## Tasks to carry out
(a) Transcribe word for word the part of the passage on Rwanda's reduced reliance on foreign aid that opens with the words containing "Rwanda’s growing independence" and closes with "prevented real progress.".
(b) Pick up the passage on Rwanda's reduced reliance on foreign aid after its last sentence and continue it.

## Document extract
-------------------------

What’s truly remarkable, however, is how foreign aid now only contributes 8.3% (450 million USD) to Rwanda’s budget. That’s a far cry from the days when donor funds made up more than half.
For many observers in the Great Lakes region, this is not just a financial statement, it’s a political milestone.
Rwanda’s progress did not come overnight. Over the past two decades, it has invested heavily in infrastructure, education, health care, and digital governance. It also prioritized security and administrative efficiency, reducing corruption and increasing public trust. The result? A small, landlocked country often compared to a “Singapore of Africa” now appears to be writing a different version of the African story, one rooted in accountability, performance, and vision.
Rwanda’s growing independence from donors signals a deeper transformation. Like China, it is quietly building the financial and institutional muscle to make sovereign decisions, without waiting for the green light from the West.
The Democratic Republic of Congo, with its immense mineral wealth, strategic location, and youthful population, has every reason to believe in a similar transformation. But for too long, mismanagement, dependence on aid, and internal divisions have prevented real progress.

-------------------------

## Data
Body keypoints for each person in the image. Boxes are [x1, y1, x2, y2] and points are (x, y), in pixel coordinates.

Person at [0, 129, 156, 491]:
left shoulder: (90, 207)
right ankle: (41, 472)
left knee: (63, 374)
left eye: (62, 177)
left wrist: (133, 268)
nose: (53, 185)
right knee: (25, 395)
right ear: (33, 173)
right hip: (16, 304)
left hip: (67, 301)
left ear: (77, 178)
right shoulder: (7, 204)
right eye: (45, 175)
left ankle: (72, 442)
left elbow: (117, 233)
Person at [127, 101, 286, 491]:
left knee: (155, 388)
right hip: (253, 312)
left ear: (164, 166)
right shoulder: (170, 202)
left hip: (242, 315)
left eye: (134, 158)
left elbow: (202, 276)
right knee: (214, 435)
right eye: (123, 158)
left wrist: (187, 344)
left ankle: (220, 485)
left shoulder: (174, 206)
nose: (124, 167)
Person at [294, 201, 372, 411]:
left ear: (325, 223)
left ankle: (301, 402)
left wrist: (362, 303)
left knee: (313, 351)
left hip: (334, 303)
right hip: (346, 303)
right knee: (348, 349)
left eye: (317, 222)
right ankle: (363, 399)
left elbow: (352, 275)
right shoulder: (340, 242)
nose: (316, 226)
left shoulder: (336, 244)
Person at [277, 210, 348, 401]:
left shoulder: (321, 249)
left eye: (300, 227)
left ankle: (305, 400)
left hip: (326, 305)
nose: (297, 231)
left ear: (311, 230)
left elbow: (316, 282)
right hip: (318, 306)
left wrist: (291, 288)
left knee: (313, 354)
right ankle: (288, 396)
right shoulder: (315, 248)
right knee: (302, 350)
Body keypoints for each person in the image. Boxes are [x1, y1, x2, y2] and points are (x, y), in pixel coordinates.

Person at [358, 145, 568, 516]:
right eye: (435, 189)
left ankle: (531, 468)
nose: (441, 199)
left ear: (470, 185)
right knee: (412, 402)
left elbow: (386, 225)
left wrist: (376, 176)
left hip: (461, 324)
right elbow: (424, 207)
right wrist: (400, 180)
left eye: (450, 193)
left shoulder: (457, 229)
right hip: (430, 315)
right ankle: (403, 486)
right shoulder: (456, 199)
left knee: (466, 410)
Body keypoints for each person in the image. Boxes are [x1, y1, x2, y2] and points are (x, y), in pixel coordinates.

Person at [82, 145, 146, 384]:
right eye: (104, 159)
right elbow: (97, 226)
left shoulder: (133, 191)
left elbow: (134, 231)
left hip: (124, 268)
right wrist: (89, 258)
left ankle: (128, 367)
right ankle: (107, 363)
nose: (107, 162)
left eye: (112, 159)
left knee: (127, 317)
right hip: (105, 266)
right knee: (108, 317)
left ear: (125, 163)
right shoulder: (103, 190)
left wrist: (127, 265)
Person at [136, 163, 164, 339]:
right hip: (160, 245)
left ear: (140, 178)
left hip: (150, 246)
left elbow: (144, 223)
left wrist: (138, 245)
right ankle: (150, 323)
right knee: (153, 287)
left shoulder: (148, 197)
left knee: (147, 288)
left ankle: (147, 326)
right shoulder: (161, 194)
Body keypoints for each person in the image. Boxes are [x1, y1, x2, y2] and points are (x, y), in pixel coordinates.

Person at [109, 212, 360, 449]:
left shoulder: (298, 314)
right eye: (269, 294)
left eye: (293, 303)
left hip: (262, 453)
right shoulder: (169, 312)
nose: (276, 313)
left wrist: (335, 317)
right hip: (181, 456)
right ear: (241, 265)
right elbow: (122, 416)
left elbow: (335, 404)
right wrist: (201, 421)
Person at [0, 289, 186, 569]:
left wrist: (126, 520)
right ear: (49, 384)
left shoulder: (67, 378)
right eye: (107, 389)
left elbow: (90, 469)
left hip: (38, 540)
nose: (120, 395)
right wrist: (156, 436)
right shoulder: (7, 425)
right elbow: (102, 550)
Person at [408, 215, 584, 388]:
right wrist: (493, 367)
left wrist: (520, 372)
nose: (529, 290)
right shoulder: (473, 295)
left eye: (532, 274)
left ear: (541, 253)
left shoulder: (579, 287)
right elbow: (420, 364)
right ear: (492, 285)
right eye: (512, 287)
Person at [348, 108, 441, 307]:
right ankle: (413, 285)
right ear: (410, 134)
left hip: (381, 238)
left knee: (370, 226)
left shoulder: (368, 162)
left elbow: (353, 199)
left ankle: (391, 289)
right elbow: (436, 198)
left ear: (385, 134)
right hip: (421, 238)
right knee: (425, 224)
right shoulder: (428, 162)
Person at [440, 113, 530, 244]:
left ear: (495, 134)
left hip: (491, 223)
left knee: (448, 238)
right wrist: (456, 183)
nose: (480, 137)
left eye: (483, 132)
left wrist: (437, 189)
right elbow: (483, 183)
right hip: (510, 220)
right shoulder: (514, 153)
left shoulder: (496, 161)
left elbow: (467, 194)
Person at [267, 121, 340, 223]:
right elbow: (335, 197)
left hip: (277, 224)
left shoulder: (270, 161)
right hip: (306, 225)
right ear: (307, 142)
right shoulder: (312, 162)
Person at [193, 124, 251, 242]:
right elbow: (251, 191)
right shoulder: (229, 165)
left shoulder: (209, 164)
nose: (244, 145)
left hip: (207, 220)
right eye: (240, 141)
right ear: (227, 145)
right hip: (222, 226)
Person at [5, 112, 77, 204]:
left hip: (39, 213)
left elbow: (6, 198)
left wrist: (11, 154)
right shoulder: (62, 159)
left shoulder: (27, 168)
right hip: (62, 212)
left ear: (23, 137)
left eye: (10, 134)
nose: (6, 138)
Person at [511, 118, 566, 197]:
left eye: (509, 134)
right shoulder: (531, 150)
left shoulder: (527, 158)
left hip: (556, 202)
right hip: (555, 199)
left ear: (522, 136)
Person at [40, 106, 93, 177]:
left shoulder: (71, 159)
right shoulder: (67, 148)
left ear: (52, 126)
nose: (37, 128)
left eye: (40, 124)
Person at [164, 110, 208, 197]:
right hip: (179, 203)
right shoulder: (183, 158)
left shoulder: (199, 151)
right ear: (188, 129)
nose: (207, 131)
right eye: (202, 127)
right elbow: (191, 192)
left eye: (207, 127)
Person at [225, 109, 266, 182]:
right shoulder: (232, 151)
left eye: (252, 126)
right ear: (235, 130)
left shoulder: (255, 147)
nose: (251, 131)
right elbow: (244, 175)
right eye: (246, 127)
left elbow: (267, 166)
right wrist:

-------------------------

## Your responses
(a)
Rwanda’s growing independence from donors signals a deeper transformation. Like China, it is quietly building the financial and institutional muscle to make sovereign decisions, without waiting for the green light from the West.
The Democratic Republic of Congo, with its immense mineral wealth, strategic location, and youthful population, has every reason to believe in a similar transformation. But for too long, mismanagement, dependence on aid, and internal divisions have prevented real progress.

(b)
Under the leadership of the (AFC), and with the rise of a new generation of Congolese citizens demanding transparency and results, the winds may finally be shifting.
The Kivu provinces, long at the heart of both suffering and resilience, now stand at the frontlines of change. From Goma to Bukavu, citizens are waking up to the idea that development is not a gift, it’s a duty. And that begins with the simplest but most powerful civic act: paying taxes.
If Rwanda can fund over 58% of its budget through internal resources, what’s stopping us? The answer is not a lack of wealth, Congo is one of the richest countries on Earth in natural resources. The problem has been poor governance, low trust in public institutions, and a fragmented national vision.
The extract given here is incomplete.